# Description of the task:
Set out exactly, line by line, the stretch of data below that begins at the line containing "left wrist: (1372, 1170)" and ends at the line containing "right knee: (1368, 1241)", with both ends kept.

# Records shown:
--

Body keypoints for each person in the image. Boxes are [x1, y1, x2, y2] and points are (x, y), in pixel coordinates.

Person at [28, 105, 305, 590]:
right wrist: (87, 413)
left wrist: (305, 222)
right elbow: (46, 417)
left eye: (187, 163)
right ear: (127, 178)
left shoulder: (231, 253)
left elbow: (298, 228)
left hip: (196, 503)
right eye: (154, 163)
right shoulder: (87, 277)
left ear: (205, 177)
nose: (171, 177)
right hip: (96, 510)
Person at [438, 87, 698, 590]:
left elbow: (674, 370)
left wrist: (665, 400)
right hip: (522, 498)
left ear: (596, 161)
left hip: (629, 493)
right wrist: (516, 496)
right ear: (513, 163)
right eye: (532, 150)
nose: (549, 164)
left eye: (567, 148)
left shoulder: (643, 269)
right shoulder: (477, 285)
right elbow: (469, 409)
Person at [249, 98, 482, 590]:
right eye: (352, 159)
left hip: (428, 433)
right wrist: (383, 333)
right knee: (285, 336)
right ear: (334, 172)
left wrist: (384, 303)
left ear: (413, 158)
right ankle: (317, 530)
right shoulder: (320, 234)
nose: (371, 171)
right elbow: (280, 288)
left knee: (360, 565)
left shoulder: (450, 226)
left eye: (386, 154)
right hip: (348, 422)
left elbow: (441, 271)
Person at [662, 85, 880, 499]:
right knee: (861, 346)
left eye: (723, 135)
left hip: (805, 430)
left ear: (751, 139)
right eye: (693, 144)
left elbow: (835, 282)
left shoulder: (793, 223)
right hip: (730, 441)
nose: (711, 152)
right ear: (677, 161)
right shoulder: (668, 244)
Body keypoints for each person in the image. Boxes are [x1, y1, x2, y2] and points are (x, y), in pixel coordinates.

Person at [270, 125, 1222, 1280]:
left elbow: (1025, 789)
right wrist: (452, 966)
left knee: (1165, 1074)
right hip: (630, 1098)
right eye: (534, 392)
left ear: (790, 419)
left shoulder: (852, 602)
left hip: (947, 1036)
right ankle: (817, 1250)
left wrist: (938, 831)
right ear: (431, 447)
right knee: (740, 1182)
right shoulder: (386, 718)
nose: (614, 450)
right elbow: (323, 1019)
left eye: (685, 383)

--

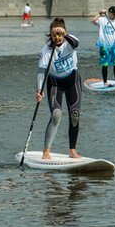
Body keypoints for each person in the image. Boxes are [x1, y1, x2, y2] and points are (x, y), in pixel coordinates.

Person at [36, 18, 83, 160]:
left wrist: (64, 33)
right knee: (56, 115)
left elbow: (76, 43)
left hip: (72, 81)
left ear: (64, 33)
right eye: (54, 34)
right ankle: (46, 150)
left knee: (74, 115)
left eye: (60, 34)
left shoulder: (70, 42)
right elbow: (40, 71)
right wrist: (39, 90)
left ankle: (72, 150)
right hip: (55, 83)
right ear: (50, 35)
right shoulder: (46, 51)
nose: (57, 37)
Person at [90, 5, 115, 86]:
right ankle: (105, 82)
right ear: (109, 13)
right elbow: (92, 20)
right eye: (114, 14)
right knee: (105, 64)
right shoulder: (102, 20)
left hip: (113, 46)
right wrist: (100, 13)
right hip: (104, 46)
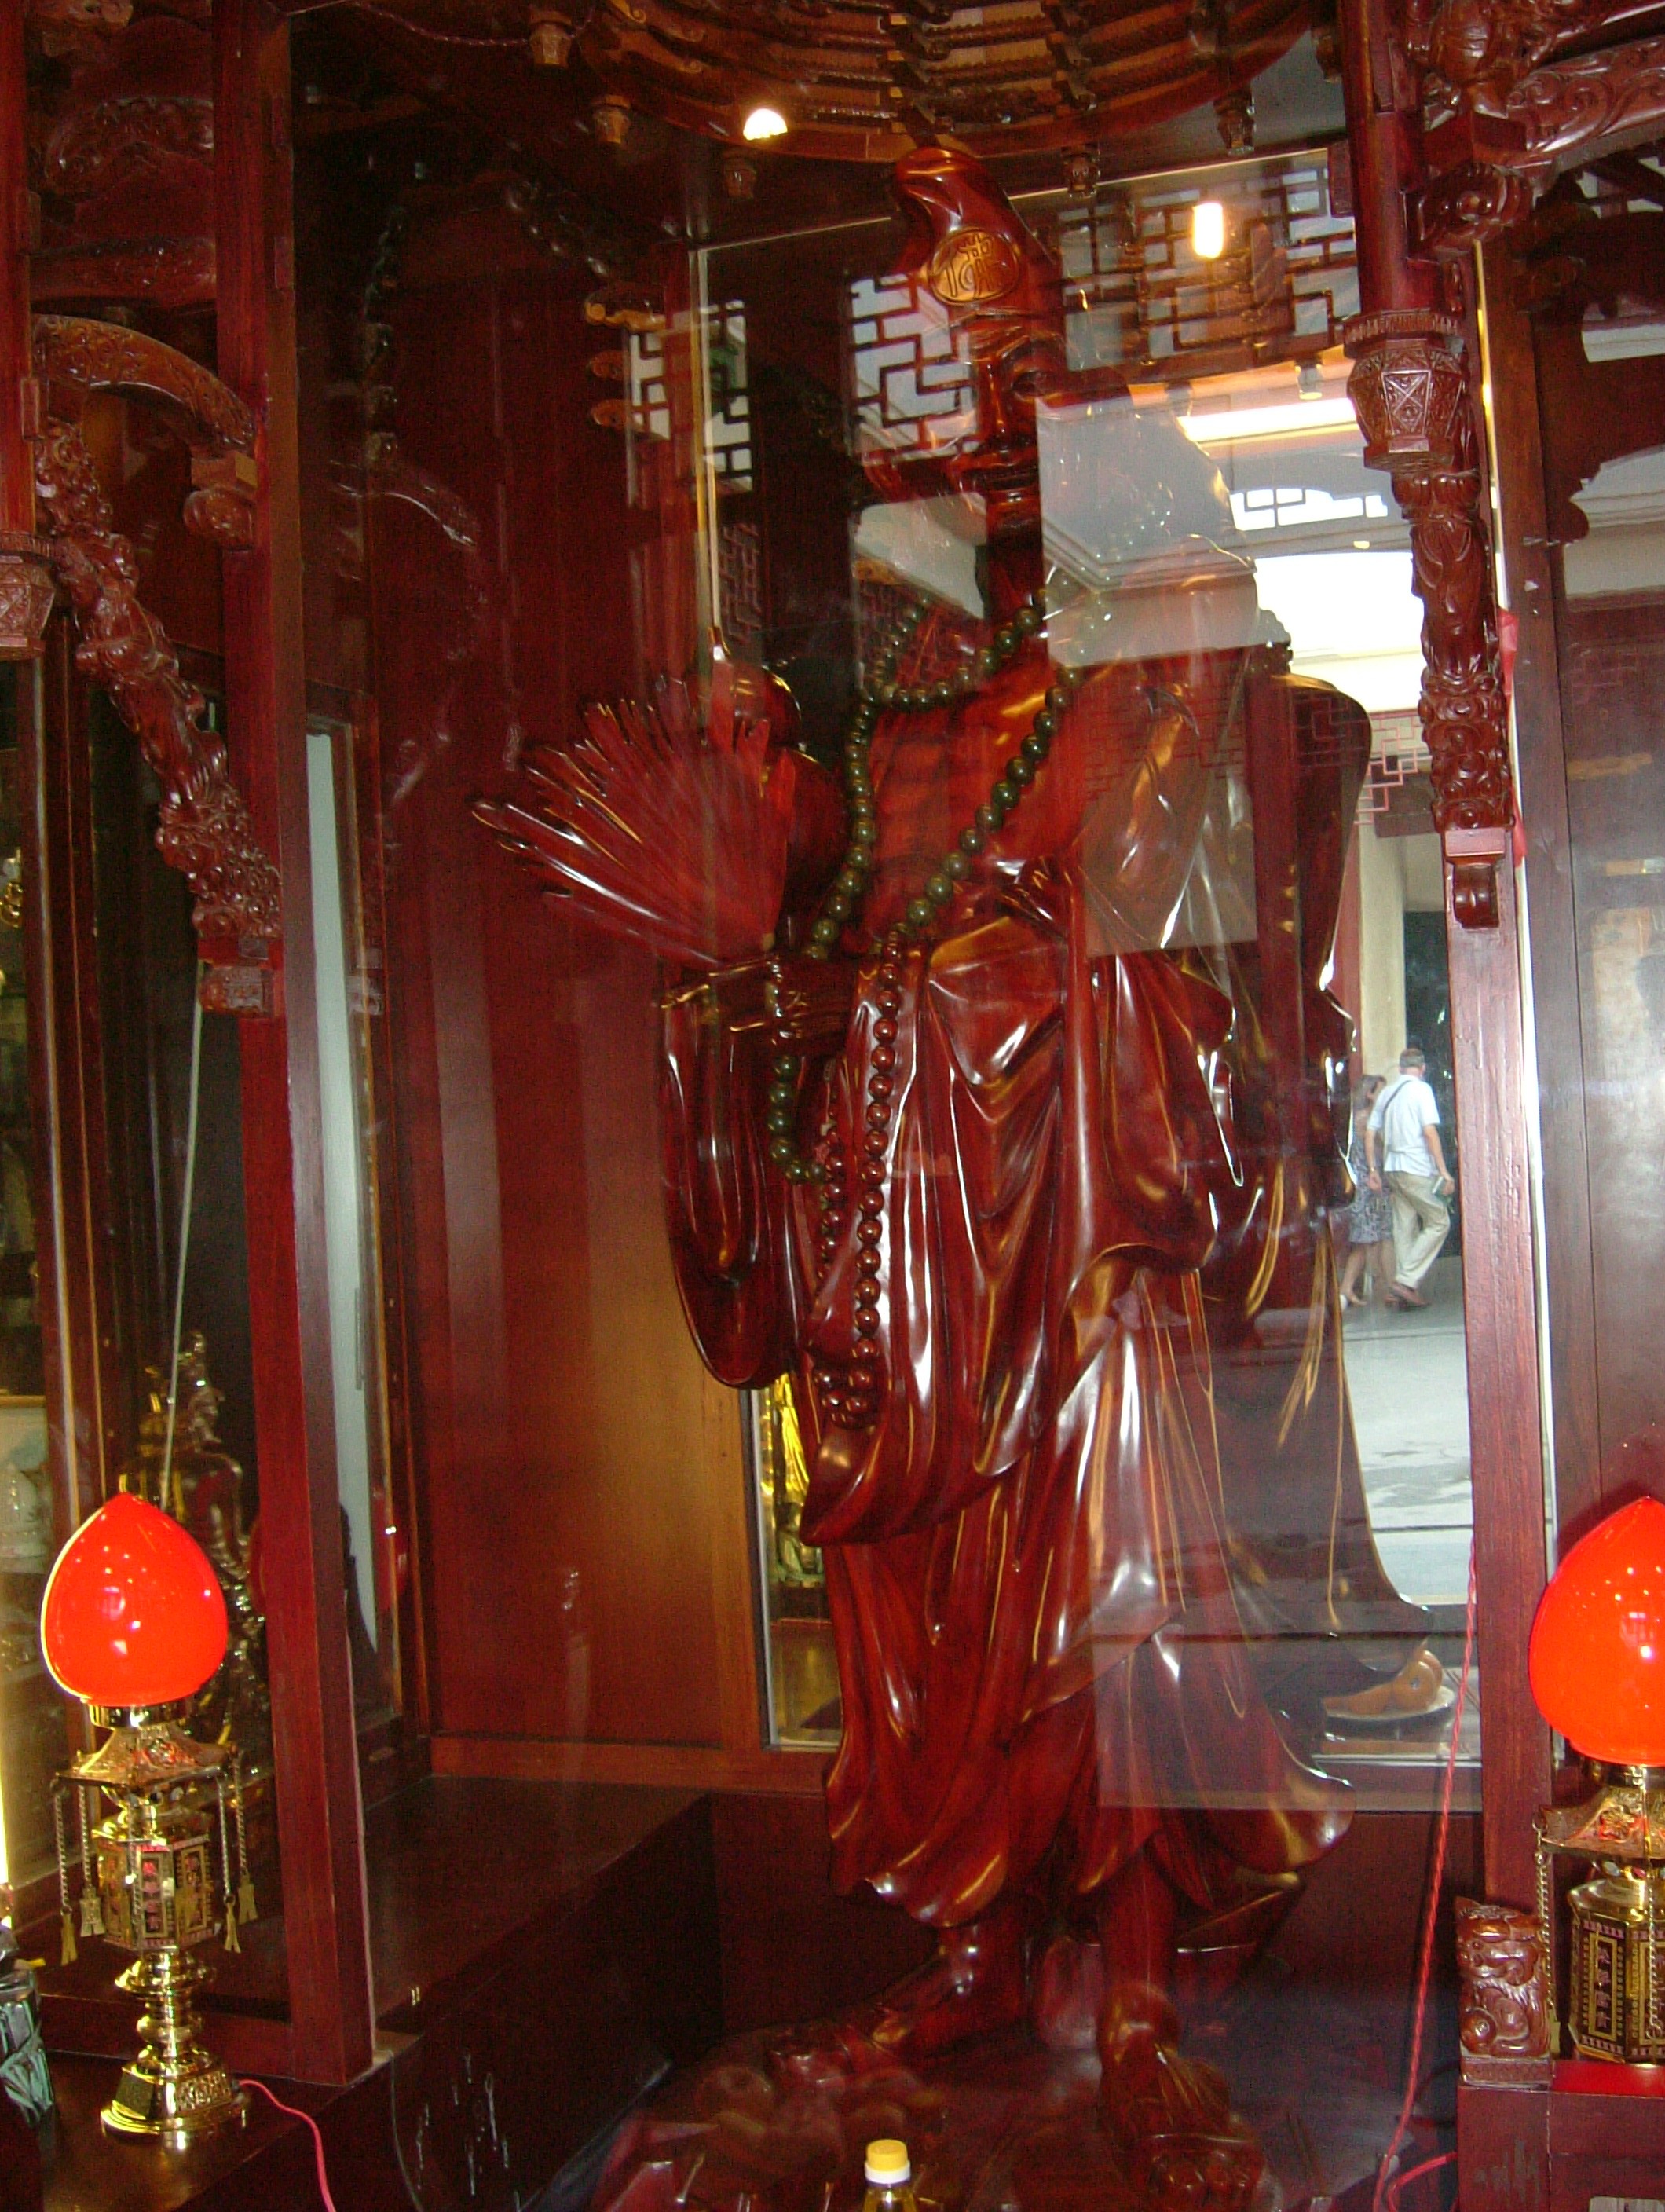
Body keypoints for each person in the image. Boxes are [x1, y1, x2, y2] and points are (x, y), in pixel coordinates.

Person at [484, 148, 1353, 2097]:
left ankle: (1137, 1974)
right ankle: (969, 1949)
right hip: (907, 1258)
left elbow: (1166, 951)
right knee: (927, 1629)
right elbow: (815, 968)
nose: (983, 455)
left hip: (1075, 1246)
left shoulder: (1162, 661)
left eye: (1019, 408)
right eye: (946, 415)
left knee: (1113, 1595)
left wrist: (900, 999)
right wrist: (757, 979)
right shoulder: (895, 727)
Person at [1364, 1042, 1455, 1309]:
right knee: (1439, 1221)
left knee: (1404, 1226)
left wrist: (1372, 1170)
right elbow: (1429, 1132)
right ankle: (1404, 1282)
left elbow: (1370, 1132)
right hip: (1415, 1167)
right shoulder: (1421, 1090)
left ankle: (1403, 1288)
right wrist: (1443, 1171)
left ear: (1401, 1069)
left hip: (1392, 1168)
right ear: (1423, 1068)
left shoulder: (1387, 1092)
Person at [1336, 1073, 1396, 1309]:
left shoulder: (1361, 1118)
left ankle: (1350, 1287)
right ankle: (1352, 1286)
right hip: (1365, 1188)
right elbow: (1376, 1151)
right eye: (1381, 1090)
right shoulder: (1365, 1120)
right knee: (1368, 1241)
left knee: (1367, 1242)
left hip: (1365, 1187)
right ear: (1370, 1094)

--

# Output for this task:
left wrist: (1372, 1170)
right elbow: (1429, 1132)
right ankle: (1404, 1282)
left elbow: (1370, 1132)
right hip: (1415, 1167)
right shoulder: (1421, 1090)
left ankle: (1403, 1288)
right wrist: (1443, 1171)
left ear: (1401, 1069)
left hip: (1392, 1168)
right ear: (1423, 1068)
left shoulder: (1387, 1092)
Person at [1336, 1073, 1396, 1309]:
left shoulder: (1361, 1118)
left ankle: (1350, 1287)
right ankle: (1352, 1286)
right hip: (1365, 1188)
right elbow: (1376, 1151)
right eye: (1381, 1090)
right shoulder: (1365, 1120)
right knee: (1368, 1241)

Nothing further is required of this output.